Die Charta der Grundrechte der Europäischen Union kennt in Artikel 54 eine klare Klausel, um Missbrauch der Rechte auszuschließen. Wer ein in der Charta niedergelegtes Recht – im Fall von Nerling die Meinungsfreiheit – nutzen will, um andere Rechte abzuschaffen oder einzuschränken, kann sich nicht auf die Erklärung berufen. Deshalb waren Klagen von Antisemiten und Rassisten vor dem Gerichthof im Straßburg eher selten von Erfolg gekrönt.

Zusätzlich zur Geldstrafe warten nach Prozessende auf Nerling auch noch Gerichtskosten.
Dann gibt es zusätzlich laut seiner Auskunft noch offene Geldforderungen von über 1000 Euro wegen nicht gezahlter Rundfunkbeiträge, die der Videoblogger ebenfalls aus politischen Gründen verweigert. Zudem berichtet er noch von zwei offenen Verfahren. Anzeigen gegen ihn soll es auch für sein Video über die verstorbene Esther Bejarano geben.

Wiedereinreise nur mit Impfung

Das alles führte zu dem Entschluss, seine Videos zumindest vorerst von Brasilien aus drehen zu wollen, statt in Deutschland mit mehreren juristischen Auseinandersetzungen konfrontiert zu werden. Getrübt wird seine Aussicht auf ein Leben in dem südamerikanischen Land von aktuellen coronabedingten Beschränkungen. Aus einer Reise nach Paraguay wird nichts. Das Land verlange nun bei Einreise eine Impfung gegen Covid.

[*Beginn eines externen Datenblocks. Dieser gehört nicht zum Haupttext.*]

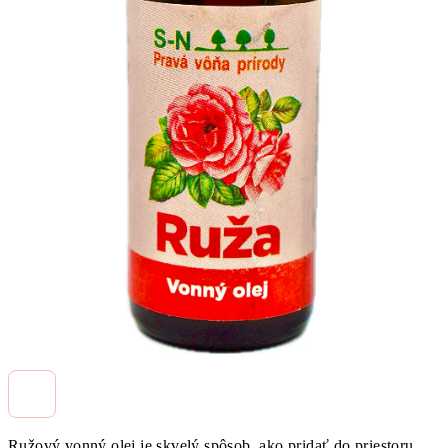
Ružový vonný olej je skvelý spôsob, ako pridať do priestoru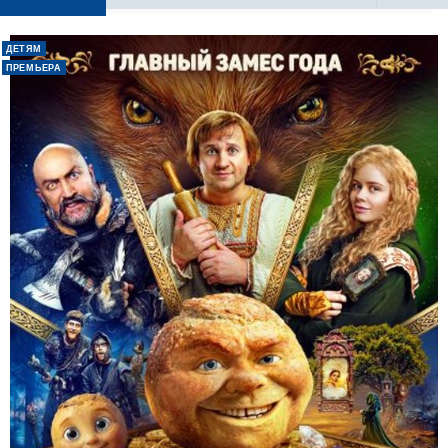
ДЕТЯМ
ПРЕМЬЕРА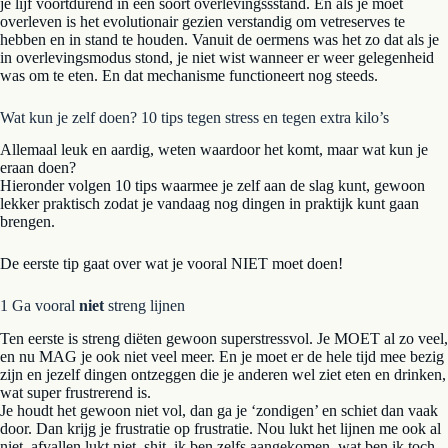
je lijf voortdurend in een soort overlevingssstand. En als je moet
overleven is het evolutionair gezien verstandig om vetreserves te
hebben en in stand te houden. Vanuit de oermens was het zo dat als je
in overlevingsmodus stond, je niet wist wanneer er weer gelegenheid
was om te eten. En dat mechanisme functioneert nog steeds.
Wat kun je zelf doen? 10 tips tegen stress en tegen extra kilo’s
Allemaal leuk en aardig, weten waardoor het komt, maar wat kun je
eraan doen?
Hieronder volgen 10 tips waarmee je zelf aan de slag kunt, gewoon
lekker praktisch zodat je vandaag nog dingen in praktijk kunt gaan
brengen.
De eerste tip gaat over wat je vooral NIET moet doen!
1 Ga vooral
niet
streng lijnen
Ten eerste is streng diëten gewoon superstressvol. Je MOET al zo veel,
en nu MAG je ook niet veel meer. En je moet er de hele tijd mee bezig
zijn en jezelf dingen ontzeggen die je anderen wel ziet eten en drinken,
wat super frustrerend is.
Je houdt het gewoon niet vol, dan ga je ‘zondigen’ en schiet dan vaak
door. Dan krijg je frustratie op frustratie. Nou lukt het lijnen me ook al
niet, afvallen lukt niet, shit, ik ben zelfs aangekomen, wat ben ik toch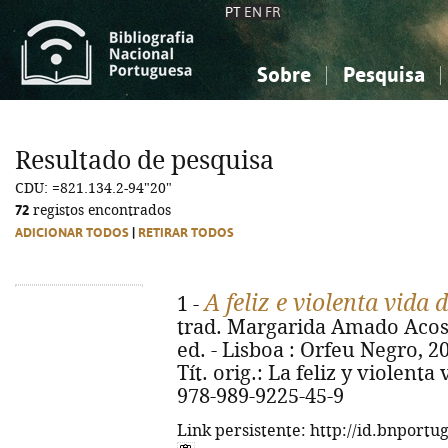
PT
EN
FR
Sobre
Pesquisa
Sobre a Bibliografia Nacional
Simples
Conhecimento, Informação...
Conhecimento, Informação...
Combinada
A
Resultado de pesquisa
Ciências sociais...
Ciências sociais...
CDU: =821.134.2-94"20"
Arte, desporto...
Arte, desporto...
72
registos encontrados
ADICIONAR TODOS
|
RETIRAR TODOS
A feliz e violenta vida
1 -
trad. Margarida Amado Acost
ed. - Lisboa : Orfeu Negro, 2026
Tít. orig.: La feliz y violenta
978-989-9225-45-9
Link persistente: http://id.bnportu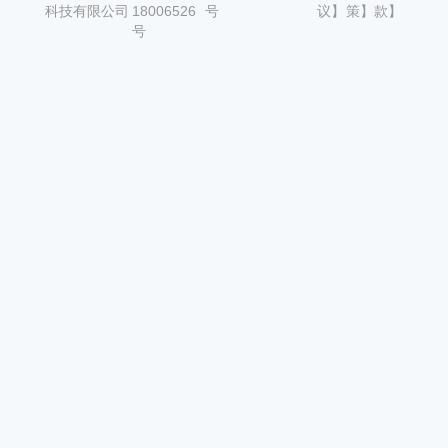
科技有限公司
18006526
号
议】
策】
款】
号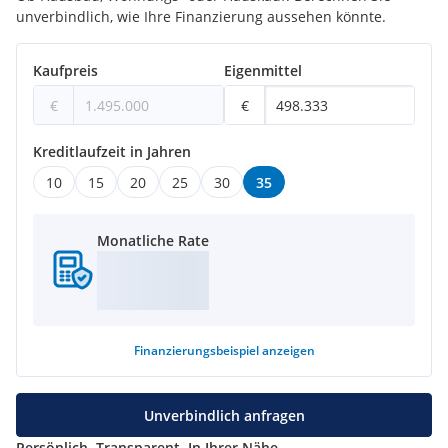
unverbindlich, wie Ihre Finanzierung aussehen könnte.
Kaufpreis
Eigenmittel
€
€
Kreditlaufzeit in Jahren
10
15
20
25
30
35
Monatliche Rate
Finanzierungsbeispiel
anzeigen
Unverbindlich anfragen
Persönlich. Transparent. In Ihrer Nähe.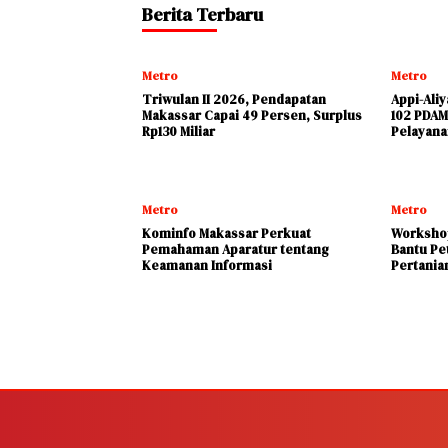
Berita Terbaru
Metro
Metro
Triwulan II 2026, Pendapatan
Appi-Ali
Makassar Capai 49 Persen, Surplus
102 PDAM
Rp130 Miliar
Pelayana
Metro
Metro
Kominfo Makassar Perkuat
Workshop
Pemahaman Aparatur tentang
Bantu Pe
Keamanan Informasi
Pertania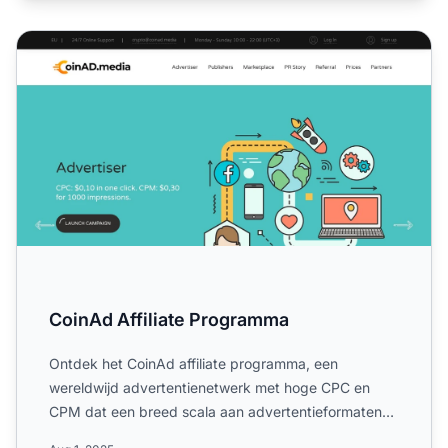
CoinAd Affiliate Programma
CoinAd Affiliate Programma
Ontdek het CoinAd affiliate programma, een
wereldwijd advertentienetwerk met hoge CPC en
CPM dat een breed scala aan advertentieformaten
en digitale marketingka...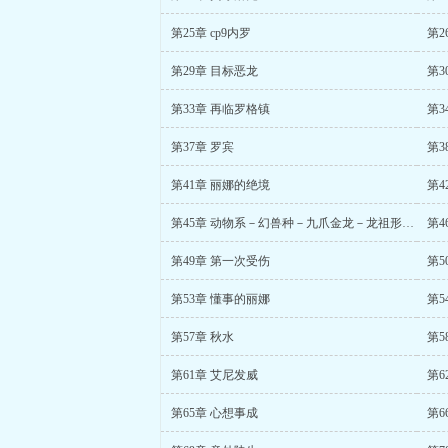
第25章 cp9内罗
第2
第29章 目标恶龙
第3
第33章 再临罗格镇
第3
第37章 罗宾
第3
第41章 丽娜的绝境
第4
第45章 动物系－幻兽种－九爪金龙－龙祖形态果实
第4
第49章 第一次受伤
第5
第53章 懂事的丽娜
第5
第57章 秋水
第5
第61章 艾尼发威
第6
第65章 心想事成
第6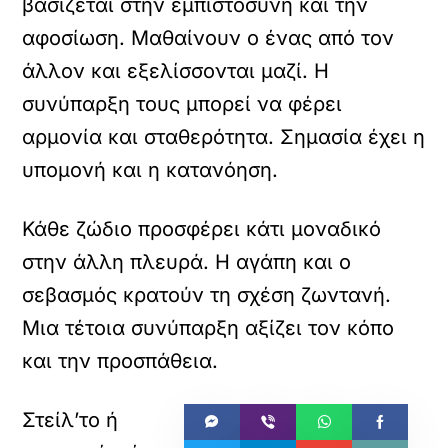
βασίζεται στην εμπιστοσύνη και την
αφοσίωση. Μαθαίνουν ο ένας από τον
άλλον και εξελίσσονται μαζί. Η
συνύπαρξη τους μπορεί να φέρει
αρμονία και σταθερότητα. Σημασία έχει η
υπομονή και η κατανόηση.
Κάθε ζώδιο προσφέρει κάτι μοναδικό
στην άλλη πλευρά. Η αγάπη και ο
σεβασμός κρατούν τη σχέση ζωντανή.
Μια τέτοια συνύπαρξη αξίζει τον κόπο
και την προσπάθεια.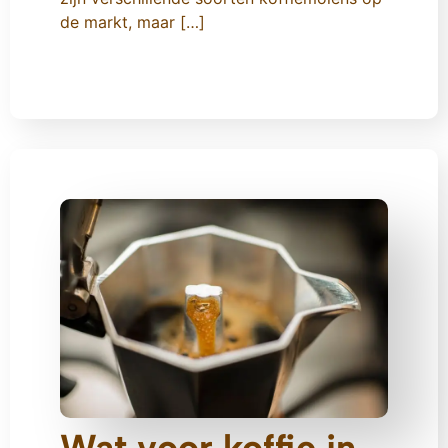
de markt, maar […]
Wat voor koffie in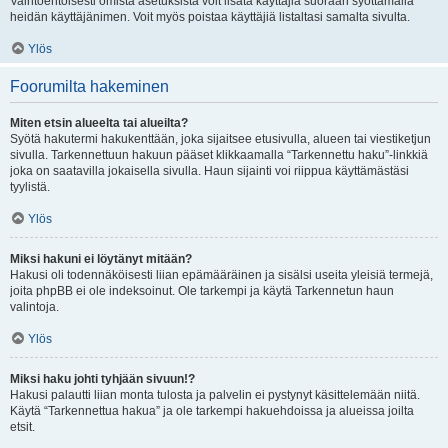
Vaihtoehtoisesti omista asetuksista voit lisätä käyttäjiä suoraan syöttämällä
heidän käyttäjänimen. Voit myös poistaa käyttäjiä listaltasi samalta sivulta.
Ylös
Foorumilta hakeminen
Miten etsin alueelta tai alueilta?
Syötä hakutermi hakukenttään, joka sijaitsee etusivulla, alueen tai viestiketjun
sivulla. Tarkennettuun hakuun pääset klikkaamalla “Tarkennettu haku”-linkkiä
joka on saatavilla jokaisella sivulla. Haun sijainti voi riippua käyttämästäsi
tyylistä.
Ylös
Miksi hakuni ei löytänyt mitään?
Hakusi oli todennäköisesti liian epämääräinen ja sisälsi useita yleisiä termejä,
joita phpBB ei ole indeksoinut. Ole tarkempi ja käytä Tarkennetun haun
valintoja.
Ylös
Miksi haku johti tyhjään sivuun!?
Hakusi palautti liian monta tulosta ja palvelin ei pystynyt käsittelemään niitä.
Käytä “Tarkennettua hakua” ja ole tarkempi hakuehdoissa ja alueissa joilta
etsit.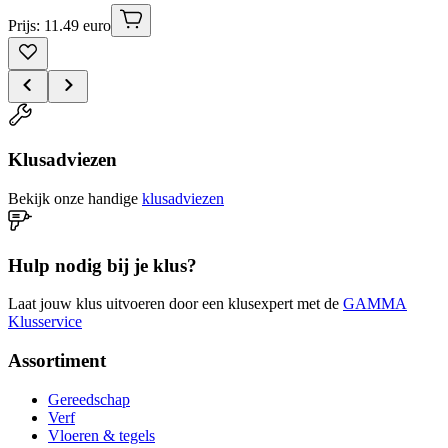
Prijs: 11.49 euro
Klusadviezen
Bekijk onze handige
klusadviezen
Hulp nodig bij je klus?
Laat jouw klus uitvoeren door een klusexpert met de
GAMMA
Klusservice
Assortiment
Gereedschap
Verf
Vloeren & tegels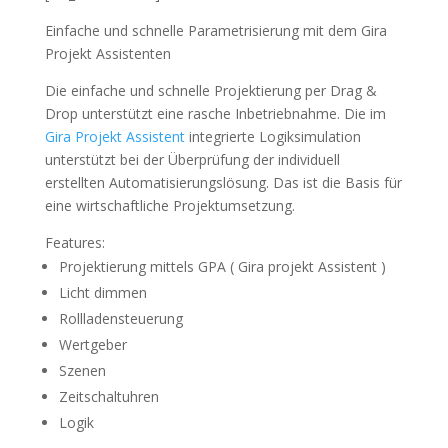
Einfache und schnelle Parametrisierung mit dem Gira
Projekt Assistenten
Die einfache und schnelle Projektierung per Drag &
Drop unterstützt eine rasche Inbetriebnahme. Die im
Gira Projekt Assistent
integrierte Logiksimulation
unterstützt bei der Überprüfung der individuell
erstellten Automatisierungslösung. Das ist die Basis für
eine wirtschaftliche Projektumsetzung.
Features:
Projektierung mittels GPA ( Gira projekt Assistent )
Licht dimmen
Rollladensteuerung
Wertgeber
Szenen
Zeitschaltuhren
Logik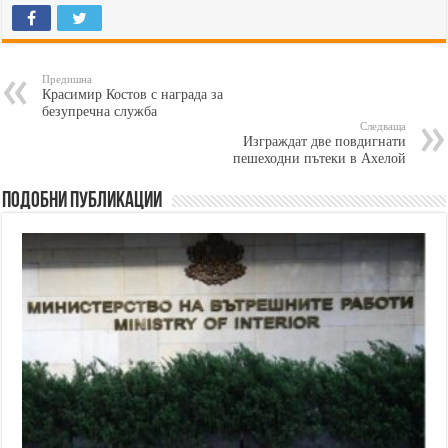
Предишна
Красимир Костов с награда за
безупречна служба
Следваща
Изграждат две повдигнати
пешеходни пътеки в Ахелой
Подобни публикации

Und auch bei einer Wiedereinreise würde Brasilien einen Nachweis verlangen – Nerling ist laut Eigenaussage ungeimpft.

Über die Verschärfungen der Regeln hatte jüngst auch die Deutsche Welle berichtet. Gerade Paraguay sei seit 2015 zum „Mekka für Demokratiefeinde und Verschwörungstheoretiker aus Deutschland“ geworden. Deutsche stellen dort nach Menschen aus Brasilien oder Argentinien die drittgrößte Einwanderergruppe. Ein politisch eher linksliberales Pärchen, das sich vor Ort für den Umweltschutz einsetzt, berichtete dem Sender von verschiedenen Wellen. Zuerst seien es Reichsbürger gewesen, seit Corona nun auch „sehr viele Heilpraktiker, Wunderheiler und rechte Impfgegner.“

Paraguay, Philippinen, Türkei

Das Paar berichtet auch von zunehmenden Bedrohungen. Die politisch rechten Aktivisten würden mit wildesten Versprechungen Gleichgesinnte anlocken. Die Realität schaue aber gerade für Pandemieleugner dort längst anders aus, etwa Maskenpflicht in Innenräumen und drakonische Strafen weit über dem deutschen Niveau. Und während Deutsche wegen der Ablehnung der Impfung ins Land kämen, warten Einheimische laut Artikel sehnsüchtig auf Impftermine im von Corona gebeutelten Land.

Ins Ausland abgesetzt hatten sich zum Schutz vor Strafverfolgung etwa Attila Hildmann, wohl gewarnt durch einen Maulwurf in der Justiz. Ein anderer Einpeitscher, der Verschwörungsideologe und Qanon-Anhänger, Oliver Janich, lebt seit Längerem auf den Philippinen. Auch auf ihn dürften in Deutschland einige Verfahren warten. Er hatte am Tag der Amtseinführung des neuen US-Präsidenten auf seinem Telegram-Kanal gefordert: „Hängt Biden. Hängt Soros. Hängt sie alle, verdammt nochmal.“

Ebenfalls im Januar 2021 fand Janich, alle Bundestagsabgeordneten, die für eine bestimmte Verfassungsänderung stimmen würden, sollten hingerichtet werden. Anlass für die Forderung war die gemeldete Einigung von Union und SPD, Kinderrechte in das Grundgesetz aufzunehmen. Auch im Dezember 2021 wollte er alle Regierungsmitglieder standrechtlich hingerichtet wissen.